To address the challenge of launching universal backdoor attacks on tabular data containing mixed numerical and categorical features, this paper proposes CatBack—the first differentiable backdoor attack framework tailored for heterogeneous tabular data. Its core innovation lies in a differentiable floating-point categorical encoding scheme, enabling categorical features to participate in gradient-based optimization and facilitating unified perturbation across all feature types. CatBack supports both white-box and black-box settings, integrates seamlessly with mainstream ML frameworks, and exhibits strong cross-model and cross-scenario transferability alongside high stealthiness. Evaluated on five real-world tabular datasets and four model families, CatBack achieves up to 100% attack success rate and successfully evades state-of-the-art defenses—including Spectral Signatures, Neural Cleanse, and multiple anomaly detection methods—outperforming existing approaches such as Tabdoor in both efficacy and robustness.

Backdoor attacks in machine learning have drawn significant attention for their potential to compromise models stealthily, yet most research has focused on homogeneous data such as images.
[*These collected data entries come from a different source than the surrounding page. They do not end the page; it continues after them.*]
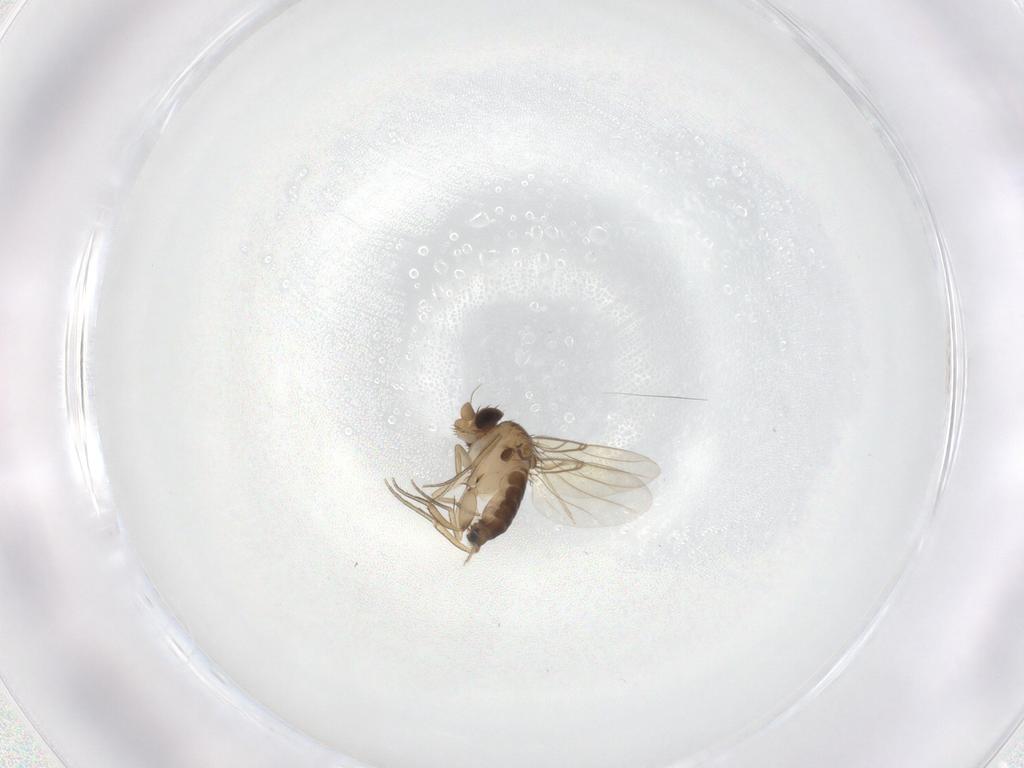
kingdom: Animalia
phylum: Arthropoda
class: Insecta
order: Diptera
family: Phoridae
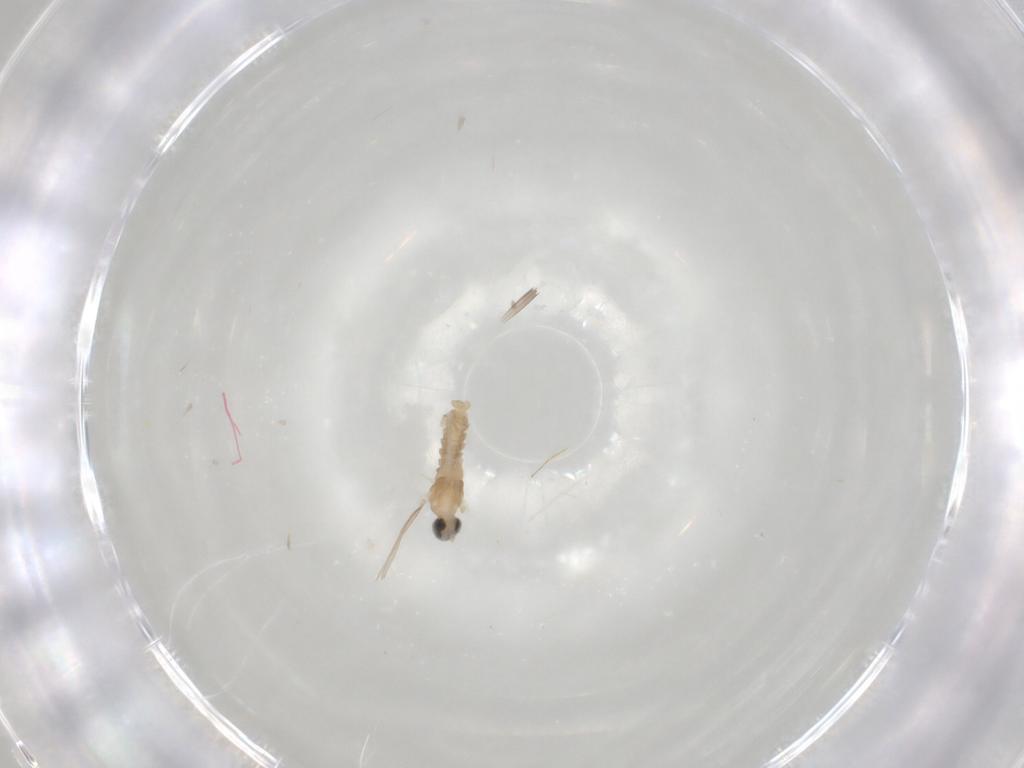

In this work, we propose a novel backdoor attack on tabular data, which is particularly challenging due to the presence of both numerical and categorical features. Our key idea is a novel technique to convert categorical values into floating-point representations. This approach preserves enough information to maintain clean-model accuracy compared to traditional methods like one-hot or ordinal encoding. By doing this, we create a gradient-based universal perturbation that applies to all features, including categorical ones. We evaluate our method on five datasets and four popular models. Our results show up to a 100% attack success rate in both white-box and black-box settings (including real-world applications like Vertex AI), revealing a severe vulnerability for tabular data. Our method is shown to surpass the previous works like Tabdoor in terms of performance, while remaining stealthy against state-of-the-art defense mechanisms. We evaluate our attack against Spectral Signatures, Neural Cleanse, Beatrix, and Fine-Pruning, all of which fail to defend successfully against it. We also verify that our attack successfully bypasses popular outlier detection mechanisms.